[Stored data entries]
--- --- ---

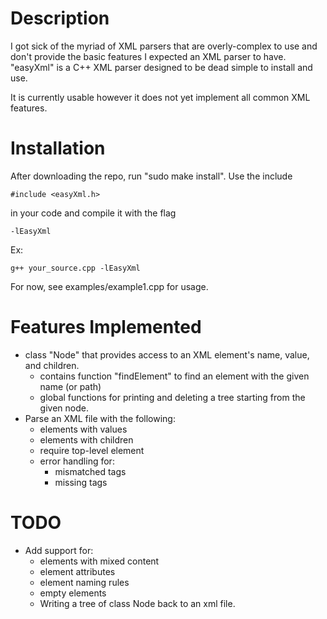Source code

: # Description

I got sick of the myriad of XML parsers that are overly-complex to use and don't provide the basic features I expected an XML parser to have. "easyXml" is a C++ XML parser designed to be dead simple to install and use.

It is currently usable however it does not yet implement all common XML features.

# Installation

After downloading the repo, run "sudo make install". Use the include

    #include <easyXml.h>
    
in your code and compile it with the flag

    -lEasyXml
    
Ex:

    g++ your_source.cpp -lEasyXml

For now, see examples/example1.cpp for usage.

# Features Implemented
  * class "Node" that provides access to an XML element's name, value, and children.
    * contains function "findElement" to find an element with the given name (or path)
    * global functions for printing and deleting a tree starting from the given node.
  * Parse an XML file with the following:
    * elements with values
    * elements with children
    * require top-level element
    * error handling for:
      * mismatched tags
      * missing tags

# TODO
  * Add support for:
    * elements with mixed content
    * element attributes
    * element naming rules
    * empty elements
    * Writing a tree of class Node back to an xml file.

--- --- ---

Apart from the images, please copy every line of the data exactly as written.

ANSWER TO THIS PROBLEM –
Source code

: # Description

I got sick of the myriad of XML parsers that are overly-complex to use and don't provide the basic features I expected an XML parser to have. "easyXml" is a C++ XML parser designed to be dead simple to install and use.

It is currently usable however it does not yet implement all common XML features.

# Installation

After downloading the repo, run "sudo make install". Use the include

    #include <easyXml.h>
    
in your code and compile it with the flag

    -lEasyXml
    
Ex:

    g++ your_source.cpp -lEasyXml

For now, see examples/example1.cpp for usage.

# Features Implemented
  * class "Node" that provides access to an XML element's name, value, and children.
    * contains function "findElement" to find an element with the given name (or path)
    * global functions for printing and deleting a tree starting from the given node.
  * Parse an XML file with the following:
    * elements with values
    * elements with children
    * require top-level element
    * error handling for:
      * mismatched tags
      * missing tags

# TODO
  * Add support for:
    * elements with mixed content
    * element attributes
    * element naming rules
    * empty elements
    * Writing a tree of class Node back to an xml file.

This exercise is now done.